(Collected data)
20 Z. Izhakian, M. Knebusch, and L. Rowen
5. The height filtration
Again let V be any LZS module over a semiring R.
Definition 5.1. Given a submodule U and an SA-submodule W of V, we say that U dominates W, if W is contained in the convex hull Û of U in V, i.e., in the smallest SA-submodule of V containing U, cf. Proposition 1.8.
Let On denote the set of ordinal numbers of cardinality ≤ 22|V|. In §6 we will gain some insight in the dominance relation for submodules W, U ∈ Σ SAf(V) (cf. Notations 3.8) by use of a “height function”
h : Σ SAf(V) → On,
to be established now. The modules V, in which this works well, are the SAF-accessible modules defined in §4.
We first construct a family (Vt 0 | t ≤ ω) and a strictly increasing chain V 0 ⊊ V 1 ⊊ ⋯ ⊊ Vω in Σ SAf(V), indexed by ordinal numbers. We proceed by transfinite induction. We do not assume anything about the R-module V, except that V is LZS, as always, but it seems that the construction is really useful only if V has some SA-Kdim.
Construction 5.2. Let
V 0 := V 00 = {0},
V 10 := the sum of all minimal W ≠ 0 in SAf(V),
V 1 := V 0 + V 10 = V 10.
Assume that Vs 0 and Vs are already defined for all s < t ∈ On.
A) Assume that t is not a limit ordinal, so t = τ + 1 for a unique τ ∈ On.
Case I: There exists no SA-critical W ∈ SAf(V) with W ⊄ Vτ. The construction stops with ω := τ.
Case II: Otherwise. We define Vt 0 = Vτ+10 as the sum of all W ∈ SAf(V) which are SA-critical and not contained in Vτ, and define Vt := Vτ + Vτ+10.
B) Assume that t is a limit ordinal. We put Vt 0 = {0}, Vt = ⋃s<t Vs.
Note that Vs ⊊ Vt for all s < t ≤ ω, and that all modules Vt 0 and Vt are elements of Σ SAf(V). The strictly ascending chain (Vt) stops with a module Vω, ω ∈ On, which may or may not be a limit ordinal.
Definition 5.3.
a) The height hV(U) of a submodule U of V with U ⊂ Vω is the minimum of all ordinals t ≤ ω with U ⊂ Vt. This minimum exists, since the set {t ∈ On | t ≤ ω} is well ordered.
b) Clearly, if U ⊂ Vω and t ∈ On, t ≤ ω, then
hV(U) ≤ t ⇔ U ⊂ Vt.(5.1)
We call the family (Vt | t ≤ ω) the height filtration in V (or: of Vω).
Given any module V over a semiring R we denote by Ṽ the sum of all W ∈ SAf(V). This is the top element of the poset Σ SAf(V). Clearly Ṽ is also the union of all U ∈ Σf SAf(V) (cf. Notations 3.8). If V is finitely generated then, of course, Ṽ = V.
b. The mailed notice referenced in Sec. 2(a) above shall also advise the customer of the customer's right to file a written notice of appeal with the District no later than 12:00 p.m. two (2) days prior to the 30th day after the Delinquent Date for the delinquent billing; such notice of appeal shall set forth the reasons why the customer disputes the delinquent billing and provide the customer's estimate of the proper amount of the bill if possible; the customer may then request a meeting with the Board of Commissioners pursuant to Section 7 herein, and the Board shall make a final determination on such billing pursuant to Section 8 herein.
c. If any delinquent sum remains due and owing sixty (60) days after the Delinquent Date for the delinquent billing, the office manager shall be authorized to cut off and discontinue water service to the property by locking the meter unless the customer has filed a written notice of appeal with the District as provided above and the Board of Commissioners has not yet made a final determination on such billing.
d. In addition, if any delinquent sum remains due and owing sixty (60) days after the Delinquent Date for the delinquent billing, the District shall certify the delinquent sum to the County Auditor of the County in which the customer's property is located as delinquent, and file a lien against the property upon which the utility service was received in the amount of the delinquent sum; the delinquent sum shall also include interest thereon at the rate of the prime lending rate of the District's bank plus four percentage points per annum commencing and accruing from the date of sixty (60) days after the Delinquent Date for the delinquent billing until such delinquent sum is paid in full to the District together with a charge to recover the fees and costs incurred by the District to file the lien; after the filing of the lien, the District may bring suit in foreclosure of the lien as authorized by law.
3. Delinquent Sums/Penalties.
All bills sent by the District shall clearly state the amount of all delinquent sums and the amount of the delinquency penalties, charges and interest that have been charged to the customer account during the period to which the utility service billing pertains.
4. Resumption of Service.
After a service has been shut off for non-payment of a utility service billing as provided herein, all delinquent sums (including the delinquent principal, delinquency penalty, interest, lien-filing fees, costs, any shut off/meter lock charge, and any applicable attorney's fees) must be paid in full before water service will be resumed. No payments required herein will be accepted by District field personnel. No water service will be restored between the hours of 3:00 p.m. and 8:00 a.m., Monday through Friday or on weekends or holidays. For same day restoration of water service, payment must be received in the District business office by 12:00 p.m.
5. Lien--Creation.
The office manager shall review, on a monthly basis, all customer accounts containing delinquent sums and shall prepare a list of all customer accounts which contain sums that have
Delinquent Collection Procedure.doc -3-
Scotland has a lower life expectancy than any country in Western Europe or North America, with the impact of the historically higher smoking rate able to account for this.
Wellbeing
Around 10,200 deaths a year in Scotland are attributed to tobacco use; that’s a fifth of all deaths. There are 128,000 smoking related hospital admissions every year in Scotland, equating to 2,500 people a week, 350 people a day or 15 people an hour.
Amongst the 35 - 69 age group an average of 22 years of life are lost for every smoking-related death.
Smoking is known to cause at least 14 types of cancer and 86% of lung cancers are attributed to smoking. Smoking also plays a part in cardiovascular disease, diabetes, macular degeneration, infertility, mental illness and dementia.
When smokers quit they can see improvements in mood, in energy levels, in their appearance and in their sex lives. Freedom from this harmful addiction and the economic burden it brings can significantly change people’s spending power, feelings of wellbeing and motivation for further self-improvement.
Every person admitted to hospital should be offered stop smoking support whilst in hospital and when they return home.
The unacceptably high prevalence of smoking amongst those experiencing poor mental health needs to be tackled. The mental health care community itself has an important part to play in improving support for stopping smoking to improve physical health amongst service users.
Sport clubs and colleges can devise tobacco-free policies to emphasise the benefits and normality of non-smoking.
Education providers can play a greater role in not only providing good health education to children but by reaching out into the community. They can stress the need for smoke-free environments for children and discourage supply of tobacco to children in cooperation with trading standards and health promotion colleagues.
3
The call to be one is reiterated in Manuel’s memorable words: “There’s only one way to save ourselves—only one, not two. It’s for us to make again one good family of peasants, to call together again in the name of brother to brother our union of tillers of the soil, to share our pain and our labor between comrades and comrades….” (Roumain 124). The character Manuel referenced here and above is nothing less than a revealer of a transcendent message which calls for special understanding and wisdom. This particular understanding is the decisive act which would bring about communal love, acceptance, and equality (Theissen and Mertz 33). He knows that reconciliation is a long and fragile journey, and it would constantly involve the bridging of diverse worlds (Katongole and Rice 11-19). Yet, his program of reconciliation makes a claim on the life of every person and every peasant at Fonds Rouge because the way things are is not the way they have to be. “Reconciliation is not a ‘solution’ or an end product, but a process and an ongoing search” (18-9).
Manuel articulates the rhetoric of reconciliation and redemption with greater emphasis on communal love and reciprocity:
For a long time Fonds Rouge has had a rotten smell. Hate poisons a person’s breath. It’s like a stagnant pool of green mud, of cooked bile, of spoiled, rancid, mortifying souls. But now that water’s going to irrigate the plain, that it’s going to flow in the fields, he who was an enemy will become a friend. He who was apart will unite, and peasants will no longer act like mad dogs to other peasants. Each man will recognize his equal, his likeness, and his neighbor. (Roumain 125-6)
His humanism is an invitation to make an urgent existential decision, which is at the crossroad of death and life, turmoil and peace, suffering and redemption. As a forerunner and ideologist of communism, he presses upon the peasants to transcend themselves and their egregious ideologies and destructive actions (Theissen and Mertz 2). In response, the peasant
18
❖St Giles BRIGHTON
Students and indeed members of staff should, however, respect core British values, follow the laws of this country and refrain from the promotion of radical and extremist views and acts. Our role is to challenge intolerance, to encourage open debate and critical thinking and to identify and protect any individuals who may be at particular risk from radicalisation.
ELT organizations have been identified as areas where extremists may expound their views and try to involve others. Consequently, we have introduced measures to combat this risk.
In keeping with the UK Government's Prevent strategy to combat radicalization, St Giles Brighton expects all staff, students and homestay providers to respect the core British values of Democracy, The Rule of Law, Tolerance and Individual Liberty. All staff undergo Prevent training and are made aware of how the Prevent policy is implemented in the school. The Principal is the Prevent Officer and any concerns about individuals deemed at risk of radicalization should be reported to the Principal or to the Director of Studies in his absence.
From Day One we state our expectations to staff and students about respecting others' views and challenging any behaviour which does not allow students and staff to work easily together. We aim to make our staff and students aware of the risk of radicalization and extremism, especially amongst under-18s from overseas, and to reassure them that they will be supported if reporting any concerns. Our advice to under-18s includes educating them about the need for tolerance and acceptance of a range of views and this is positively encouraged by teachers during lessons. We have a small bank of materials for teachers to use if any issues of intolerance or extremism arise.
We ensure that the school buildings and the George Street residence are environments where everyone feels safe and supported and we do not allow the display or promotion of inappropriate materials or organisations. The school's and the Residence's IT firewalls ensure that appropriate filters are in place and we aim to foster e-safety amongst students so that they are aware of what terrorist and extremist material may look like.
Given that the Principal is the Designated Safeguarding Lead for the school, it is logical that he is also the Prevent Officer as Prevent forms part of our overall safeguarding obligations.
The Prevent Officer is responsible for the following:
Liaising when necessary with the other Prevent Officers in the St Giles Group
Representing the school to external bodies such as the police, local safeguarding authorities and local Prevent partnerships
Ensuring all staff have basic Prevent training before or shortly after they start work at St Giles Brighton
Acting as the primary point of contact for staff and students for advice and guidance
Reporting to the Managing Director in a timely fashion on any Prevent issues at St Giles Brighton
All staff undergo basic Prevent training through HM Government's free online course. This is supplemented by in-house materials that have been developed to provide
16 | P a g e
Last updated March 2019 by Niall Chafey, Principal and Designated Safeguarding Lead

* **Work required**:
Whenever a line includes the word "health", pull it out of the entries.

* **Worked solution**:
The unacceptably high prevalence of smoking amongst those experiencing poor mental health needs to be tackled. The mental health care community itself has an important part to play in improving support for stopping smoking to improve physical health amongst service users.
Education providers can play a greater role in not only providing good health education to children but by reaching out into the community. They can stress the need for smoke-free environments for children and discourage supply of tobacco to children in cooperation with trading standards and health promotion colleagues.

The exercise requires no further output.